Cosa fare –
[1] Nell'articolo sul Trofeo Scarfiotti, con quale auto ha gareggiato Mauro Giansante?
[2] L'articolo sul Trofeo Scarfiotti indica da dove provenivano gli equipaggi. Elenca tutte le regioni nominate esplicitamente.

Articolo estratto –
Scarfiotti, il treiese Carnevali
manca la vittoria di un soffio
PORTO RECANATI - Dopo una battaglia sul filo di lana il trofeo delle auto storiche va al pescarese Mauro Giansante. Terzo il settempedano Gianpaolo Paciaroni
E’ Mauro Giansante ad aggiudicarsi sul filo di lana 22esima edizione del Trofeo Scarfiotti che ha avuto il suo eccelso finale con una splendida giornata a Porto Recanati. Sulla sua Mini Cooper Export del 1975 il pescarese ha battuto di un soffio il treiese Andrea Carnevali su Fiat 127 del 1972 aggiudicandosi la gara del calendario Auto storiche a cronometri liberi. Oltre quaranta sono stati gli equipaggi partecipanti provenienti da tutta la regione oltre che da Emilia-Romagna, Umbria, Lazio, Abruzzo, Toscana e Sicilia. Si è piazzato terzo assoluto l’esperto settempedano Gianpaolo Paciaroni su A112 del 1974, che ha pagato alcuni errori in fase di impostazione delle prove speciali.

Dati dell'esercizio –
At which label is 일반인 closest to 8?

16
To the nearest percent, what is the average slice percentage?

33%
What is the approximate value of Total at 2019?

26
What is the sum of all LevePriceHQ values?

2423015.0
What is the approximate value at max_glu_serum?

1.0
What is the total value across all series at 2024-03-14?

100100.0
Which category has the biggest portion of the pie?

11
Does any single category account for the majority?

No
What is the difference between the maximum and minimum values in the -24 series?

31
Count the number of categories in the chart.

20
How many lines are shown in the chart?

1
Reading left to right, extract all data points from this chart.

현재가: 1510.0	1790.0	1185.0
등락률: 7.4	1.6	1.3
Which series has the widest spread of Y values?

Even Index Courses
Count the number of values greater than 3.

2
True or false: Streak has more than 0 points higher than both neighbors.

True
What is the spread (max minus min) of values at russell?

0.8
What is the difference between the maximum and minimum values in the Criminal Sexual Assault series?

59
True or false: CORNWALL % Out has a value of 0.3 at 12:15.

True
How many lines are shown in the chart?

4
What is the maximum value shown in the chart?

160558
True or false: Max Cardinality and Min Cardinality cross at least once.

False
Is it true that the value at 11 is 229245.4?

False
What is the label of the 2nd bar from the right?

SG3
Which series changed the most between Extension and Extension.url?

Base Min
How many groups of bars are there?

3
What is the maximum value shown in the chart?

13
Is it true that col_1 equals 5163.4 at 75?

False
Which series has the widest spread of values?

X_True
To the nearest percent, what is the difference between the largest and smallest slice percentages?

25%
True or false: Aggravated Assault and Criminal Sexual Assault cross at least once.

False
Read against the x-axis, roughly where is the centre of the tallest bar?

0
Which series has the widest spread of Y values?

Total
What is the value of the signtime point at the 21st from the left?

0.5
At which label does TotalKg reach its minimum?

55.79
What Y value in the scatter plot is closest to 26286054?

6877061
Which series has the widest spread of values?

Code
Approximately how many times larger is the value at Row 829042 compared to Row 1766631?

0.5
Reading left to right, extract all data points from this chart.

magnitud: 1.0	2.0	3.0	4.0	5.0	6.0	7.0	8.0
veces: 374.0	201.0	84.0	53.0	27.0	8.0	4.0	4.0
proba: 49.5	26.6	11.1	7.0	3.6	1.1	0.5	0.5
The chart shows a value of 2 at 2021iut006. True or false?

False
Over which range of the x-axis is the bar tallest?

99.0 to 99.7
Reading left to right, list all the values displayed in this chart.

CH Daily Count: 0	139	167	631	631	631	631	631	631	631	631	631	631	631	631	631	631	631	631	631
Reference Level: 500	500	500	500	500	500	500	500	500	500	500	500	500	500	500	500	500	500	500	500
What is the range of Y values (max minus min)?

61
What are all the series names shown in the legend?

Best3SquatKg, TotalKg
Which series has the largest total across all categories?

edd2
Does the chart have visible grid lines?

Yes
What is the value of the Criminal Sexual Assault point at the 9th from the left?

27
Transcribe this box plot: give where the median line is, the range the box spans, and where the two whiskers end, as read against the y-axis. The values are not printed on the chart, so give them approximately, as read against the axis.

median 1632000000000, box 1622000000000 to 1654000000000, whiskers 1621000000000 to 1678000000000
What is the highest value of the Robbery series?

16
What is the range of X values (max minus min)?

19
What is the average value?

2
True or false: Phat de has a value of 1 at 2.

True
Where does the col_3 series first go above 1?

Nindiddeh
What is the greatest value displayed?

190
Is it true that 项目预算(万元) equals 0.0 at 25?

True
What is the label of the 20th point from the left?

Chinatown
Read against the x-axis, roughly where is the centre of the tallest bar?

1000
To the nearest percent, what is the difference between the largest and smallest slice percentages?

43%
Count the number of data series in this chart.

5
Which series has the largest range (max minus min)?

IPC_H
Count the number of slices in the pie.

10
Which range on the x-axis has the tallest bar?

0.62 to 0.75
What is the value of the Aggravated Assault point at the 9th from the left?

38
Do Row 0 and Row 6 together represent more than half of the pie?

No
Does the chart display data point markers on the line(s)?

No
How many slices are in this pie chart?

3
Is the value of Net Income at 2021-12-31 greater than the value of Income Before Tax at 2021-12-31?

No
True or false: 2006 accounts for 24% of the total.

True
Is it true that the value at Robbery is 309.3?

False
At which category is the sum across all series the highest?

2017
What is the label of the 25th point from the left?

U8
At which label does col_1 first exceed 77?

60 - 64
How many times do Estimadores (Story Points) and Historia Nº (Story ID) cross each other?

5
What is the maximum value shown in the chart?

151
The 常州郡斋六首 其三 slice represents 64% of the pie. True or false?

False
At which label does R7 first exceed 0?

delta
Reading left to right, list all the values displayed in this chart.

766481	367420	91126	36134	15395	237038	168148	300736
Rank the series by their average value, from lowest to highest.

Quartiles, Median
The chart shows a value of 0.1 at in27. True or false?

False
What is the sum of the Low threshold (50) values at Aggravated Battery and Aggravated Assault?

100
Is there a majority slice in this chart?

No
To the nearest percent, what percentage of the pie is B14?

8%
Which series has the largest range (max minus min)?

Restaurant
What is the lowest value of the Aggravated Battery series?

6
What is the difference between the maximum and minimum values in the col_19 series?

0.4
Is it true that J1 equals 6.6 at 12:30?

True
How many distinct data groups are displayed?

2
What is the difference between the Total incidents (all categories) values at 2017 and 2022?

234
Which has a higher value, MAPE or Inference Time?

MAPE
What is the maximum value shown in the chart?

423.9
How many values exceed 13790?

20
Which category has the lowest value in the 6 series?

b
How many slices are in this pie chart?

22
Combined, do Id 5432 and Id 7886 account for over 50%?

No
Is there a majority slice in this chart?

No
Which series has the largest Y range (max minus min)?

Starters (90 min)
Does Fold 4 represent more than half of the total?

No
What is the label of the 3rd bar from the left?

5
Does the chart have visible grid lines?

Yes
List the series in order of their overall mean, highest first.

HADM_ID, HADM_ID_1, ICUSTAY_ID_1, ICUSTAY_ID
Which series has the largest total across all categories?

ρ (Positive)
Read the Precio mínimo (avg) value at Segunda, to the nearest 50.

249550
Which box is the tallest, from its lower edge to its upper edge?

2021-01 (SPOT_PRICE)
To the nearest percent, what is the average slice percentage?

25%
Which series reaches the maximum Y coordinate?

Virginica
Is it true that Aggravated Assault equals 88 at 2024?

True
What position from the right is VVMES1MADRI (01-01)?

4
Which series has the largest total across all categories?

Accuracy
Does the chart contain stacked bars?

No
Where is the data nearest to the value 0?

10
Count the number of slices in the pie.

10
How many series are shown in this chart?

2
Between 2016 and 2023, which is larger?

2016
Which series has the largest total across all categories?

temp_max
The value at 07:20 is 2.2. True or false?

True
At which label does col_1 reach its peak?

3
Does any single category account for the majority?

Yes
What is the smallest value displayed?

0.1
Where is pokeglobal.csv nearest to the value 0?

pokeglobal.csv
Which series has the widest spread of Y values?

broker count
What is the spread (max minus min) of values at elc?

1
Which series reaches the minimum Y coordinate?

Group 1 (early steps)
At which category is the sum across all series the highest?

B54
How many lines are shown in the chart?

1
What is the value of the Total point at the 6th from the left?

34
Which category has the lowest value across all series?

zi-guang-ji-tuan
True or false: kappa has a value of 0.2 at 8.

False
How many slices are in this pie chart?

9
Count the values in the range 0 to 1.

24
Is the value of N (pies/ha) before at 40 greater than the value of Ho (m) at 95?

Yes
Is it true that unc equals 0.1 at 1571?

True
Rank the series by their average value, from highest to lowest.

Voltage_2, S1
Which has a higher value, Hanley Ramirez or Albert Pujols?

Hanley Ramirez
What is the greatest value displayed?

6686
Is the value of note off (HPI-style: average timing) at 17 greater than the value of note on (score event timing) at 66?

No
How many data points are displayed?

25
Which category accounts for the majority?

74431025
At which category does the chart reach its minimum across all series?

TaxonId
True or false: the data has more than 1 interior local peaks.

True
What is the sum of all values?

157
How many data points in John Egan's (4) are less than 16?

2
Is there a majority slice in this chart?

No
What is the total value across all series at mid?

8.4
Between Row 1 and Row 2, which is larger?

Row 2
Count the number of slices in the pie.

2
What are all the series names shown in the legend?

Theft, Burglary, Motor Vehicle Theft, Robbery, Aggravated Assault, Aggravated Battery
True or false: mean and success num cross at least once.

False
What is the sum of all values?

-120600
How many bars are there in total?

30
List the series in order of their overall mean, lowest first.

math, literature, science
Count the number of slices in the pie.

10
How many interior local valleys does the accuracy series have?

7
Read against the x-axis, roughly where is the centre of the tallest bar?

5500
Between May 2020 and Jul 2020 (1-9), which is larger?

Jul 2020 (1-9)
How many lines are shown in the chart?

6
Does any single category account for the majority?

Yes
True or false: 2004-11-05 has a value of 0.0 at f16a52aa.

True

Elenco soluzioni –
[1] Una Mini Cooper Export del 1975.

[2] Emilia-Romagna, Umbria, Lazio, Abruzzo, Toscana, Sicilia